Broadly speaking, London is part of "the centre" and most of the rest of the UK is "the periphery", just to give you an example, I could say the same for Munich vs East Germany.
"the EU as presently constituted is a mechanism for subsidising "the centre" and to Hell with "the periphery"
Hasn't that always been the case with empires since empires began?
B. Yes, And..?
@Mw
"known as corporatism or Fascism depending on your point of view" Problem is : Mussolini ,( a bit of an expert?) said corporatism and fascism were synonymous so no matter what your point of view they'd still be identical.In my youth I campaigned against the Common Market with sundry undesirables and we were regularly assailed by Mosleyite last gaspers called the Union Movement.The clue's in the name: union with Europe was first formally proposed by British fascists.The whole bone headedly simple minded concept is reflected in George Orwell's 1984 division of the World into Oceania , Eurasia ,Eastasia so the idea must have been current during and after the war.

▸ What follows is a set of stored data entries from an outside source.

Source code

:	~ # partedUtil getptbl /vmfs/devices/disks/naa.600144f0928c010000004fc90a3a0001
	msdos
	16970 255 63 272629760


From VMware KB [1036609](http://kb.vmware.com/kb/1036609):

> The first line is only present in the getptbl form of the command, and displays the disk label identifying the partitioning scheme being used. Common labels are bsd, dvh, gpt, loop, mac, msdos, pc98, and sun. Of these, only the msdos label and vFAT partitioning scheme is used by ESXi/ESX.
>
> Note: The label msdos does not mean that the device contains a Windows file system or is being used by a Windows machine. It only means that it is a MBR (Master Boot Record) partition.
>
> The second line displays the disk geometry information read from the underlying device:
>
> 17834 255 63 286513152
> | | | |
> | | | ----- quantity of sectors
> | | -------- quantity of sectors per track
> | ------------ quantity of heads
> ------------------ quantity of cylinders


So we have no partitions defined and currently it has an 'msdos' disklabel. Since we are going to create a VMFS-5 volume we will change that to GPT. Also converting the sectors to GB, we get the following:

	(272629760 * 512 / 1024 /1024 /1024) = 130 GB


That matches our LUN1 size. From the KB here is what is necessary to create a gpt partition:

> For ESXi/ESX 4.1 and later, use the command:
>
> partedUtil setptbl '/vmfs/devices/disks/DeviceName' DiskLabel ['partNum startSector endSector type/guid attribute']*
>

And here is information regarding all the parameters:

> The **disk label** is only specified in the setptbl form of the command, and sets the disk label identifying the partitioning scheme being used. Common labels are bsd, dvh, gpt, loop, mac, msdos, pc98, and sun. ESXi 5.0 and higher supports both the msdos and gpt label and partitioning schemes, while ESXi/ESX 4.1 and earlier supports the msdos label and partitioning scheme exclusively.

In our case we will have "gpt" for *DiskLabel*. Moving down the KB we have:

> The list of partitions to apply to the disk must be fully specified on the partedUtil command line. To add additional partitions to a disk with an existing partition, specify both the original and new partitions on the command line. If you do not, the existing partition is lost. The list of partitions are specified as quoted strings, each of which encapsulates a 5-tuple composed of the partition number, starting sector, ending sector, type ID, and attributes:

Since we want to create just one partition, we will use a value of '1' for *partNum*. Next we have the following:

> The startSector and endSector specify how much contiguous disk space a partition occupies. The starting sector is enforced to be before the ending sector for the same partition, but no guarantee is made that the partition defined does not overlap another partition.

John Laughland devotes a whole book to the source of European thinking in wartime Fascist (and Communist! theory).His book is tellingly called The Tainted Source.What gets me about UKIP and the reflex anti Europeans is that they are so right wing in their "Critque" of "Social Europe"
that they are protecting the black fascist core/coeur of the European project.
@Bayard
Not quite, in the Soviet empire (and to a lesser extent the Tsarist Russian empire) the centre subsidized the periphery.